- Task objective:
Can you reproduce every one of the records below word for word, with nothing changed?

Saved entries
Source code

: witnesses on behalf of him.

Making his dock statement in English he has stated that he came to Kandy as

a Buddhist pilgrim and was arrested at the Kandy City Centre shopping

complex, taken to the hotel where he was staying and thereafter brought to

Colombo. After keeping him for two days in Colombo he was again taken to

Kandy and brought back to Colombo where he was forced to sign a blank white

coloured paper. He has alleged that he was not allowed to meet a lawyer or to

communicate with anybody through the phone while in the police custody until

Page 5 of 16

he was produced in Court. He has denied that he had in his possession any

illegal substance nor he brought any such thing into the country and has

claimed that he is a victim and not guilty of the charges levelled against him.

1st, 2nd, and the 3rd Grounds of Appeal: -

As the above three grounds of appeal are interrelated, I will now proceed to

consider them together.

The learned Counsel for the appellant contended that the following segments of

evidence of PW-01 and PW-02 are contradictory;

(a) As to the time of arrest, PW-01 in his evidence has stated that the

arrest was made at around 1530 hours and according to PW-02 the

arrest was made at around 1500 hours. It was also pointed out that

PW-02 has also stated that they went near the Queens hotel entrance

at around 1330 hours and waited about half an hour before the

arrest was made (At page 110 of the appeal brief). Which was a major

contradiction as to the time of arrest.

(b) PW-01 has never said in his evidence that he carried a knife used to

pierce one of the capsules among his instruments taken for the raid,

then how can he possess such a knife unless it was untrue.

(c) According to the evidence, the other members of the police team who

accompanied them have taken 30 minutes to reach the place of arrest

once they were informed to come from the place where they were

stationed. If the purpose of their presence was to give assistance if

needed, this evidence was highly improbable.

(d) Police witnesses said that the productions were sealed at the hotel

- Result of this task:
Source code

: witnesses on behalf of him.

Making his dock statement in English he has stated that he came to Kandy as

a Buddhist pilgrim and was arrested at the Kandy City Centre shopping

complex, taken to the hotel where he was staying and thereafter brought to

Colombo. After keeping him for two days in Colombo he was again taken to

Kandy and brought back to Colombo where he was forced to sign a blank white

coloured paper. He has alleged that he was not allowed to meet a lawyer or to

communicate with anybody through the phone while in the police custody until

Page 5 of 16

he was produced in Court. He has denied that he had in his possession any

illegal substance nor he brought any such thing into the country and has

claimed that he is a victim and not guilty of the charges levelled against him.

1st, 2nd, and the 3rd Grounds of Appeal: -

As the above three grounds of appeal are interrelated, I will now proceed to

consider them together.

The learned Counsel for the appellant contended that the following segments of

evidence of PW-01 and PW-02 are contradictory;

(a) As to the time of arrest, PW-01 in his evidence has stated that the

arrest was made at around 1530 hours and according to PW-02 the

arrest was made at around 1500 hours. It was also pointed out that

PW-02 has also stated that they went near the Queens hotel entrance

at around 1330 hours and waited about half an hour before the

arrest was made (At page 110 of the appeal brief). Which was a major

contradiction as to the time of arrest.

(b) PW-01 has never said in his evidence that he carried a knife used to

pierce one of the capsules among his instruments taken for the raid,

then how can he possess such a knife unless it was untrue.

(c) According to the evidence, the other members of the police team who

accompanied them have taken 30 minutes to reach the place of arrest

once they were informed to come from the place where they were

stationed. If the purpose of their presence was to give assistance if

needed, this evidence was highly improbable.

(d) Police witnesses said that the productions were sealed at the hotel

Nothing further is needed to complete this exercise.